Photograph and interview by KK Ottesen.

Alicia Garza, 36, has been an advocate on issues of reproductive health, rights for domestic workers, police brutality, racism and violence against trans and gender nonconforming people of color. Garza co-founded Black Lives Matter with Patrisse Cullors and Opal Tometi in 2013.

My mom has this thing where she doesn’t sugarcoat stuff. She would tell me growing up that it used to drive her crazy how we use code words to talk about things. She was like, The impacts of that are really serious. There’s no “stork,” for example. Sex makes babies, and babies are expensive. That was her regular refrain to me. So when I was in middle school and there was a debate happening in my school district over whether or not to allow school nurses to provide condoms, I had strong feelings about it. Bush — the first one — had the “global gag rule” cracking down on any public institution that had any kind of honest conversation about sex and the effects and impacts. So I got involved. I did sex-health education counseling with my peers and wrote op-eds in our local paper.

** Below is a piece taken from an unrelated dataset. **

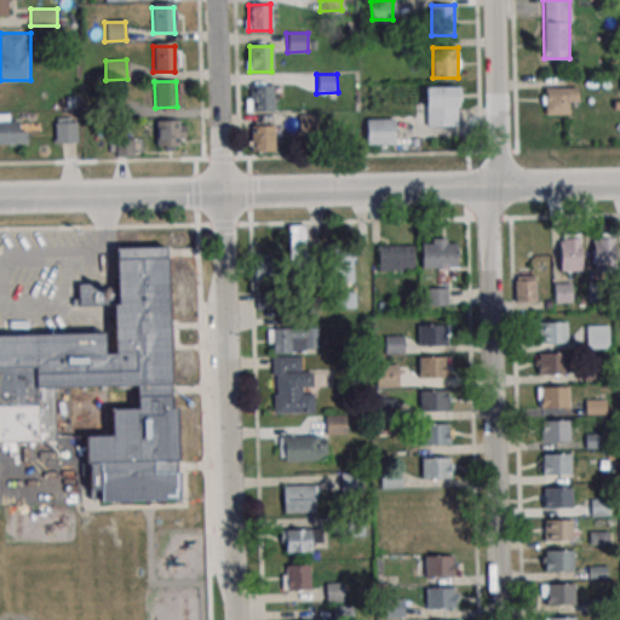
[(246,84),(246,112),(273,112),(273,84),(246,84)]
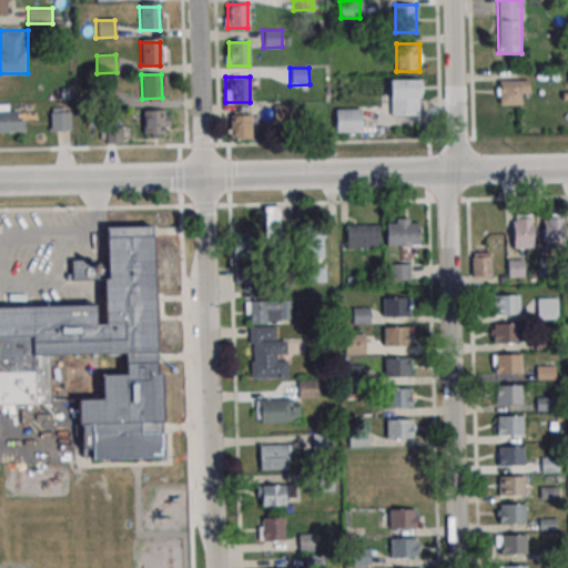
[(389,115),(421,115),(421,79),(389,79),(389,115)]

Black Lives Matter started from a post that I put on Facebook after the acquittal of George Zimmerman. I woke up in the middle of the night sobbing, just trying to process what had happened and wanting to find community around being in a lot of grief and having a lot of rage. I woke up the next morning to see that the post had been shared and liked and all these different things. And my sister Patrisse put a hashtag in front of it, which — I didn’t even really know what hashtags were — certainly helped to put the conversation out there much farther. We then had to figure out what our next step was going to be, because there was so much response. I think people were moved in a way that inspired them to want to organize. Basically people were contacting us, saying things like: How can we be a part of this? We want to start a chapter. We want to be a part of this thing called Black Lives Matter.

I’m often surprised at how many people care and want to get involved, and they’ve just never been asked. I’ve been in conversations with family and colleagues where I say to myself, Wow, I assumed that that wouldn’t be something that you cared about. And silly me for assuming that. The best advice I ever got as an organizer was that if you can organize your family, you’re a good organizer. Because it’s not just rhetoric then. These are people who changed your diaper, people who loved on you at your 9th birthday party. And if they know that there’s something that’s really important to you, it does have the potential to change — not just minds, but the way that people act politically. So when people say, “Well, I don’t talk to my family because they’re all conservatives,” or “I don’t talk to my family because they’re racist,” I’m, like, “No, no, no; that’s exactly who you need to be talking to.” Because the only person who’s going to stop them from sending me death threats is you.

These things happening now at the federal level are literally impacting whether or not people live or die. More changes are coming, and more suffering is coming. I’m not under any illusions about that. But I am hopeful that people won’t take it lying down.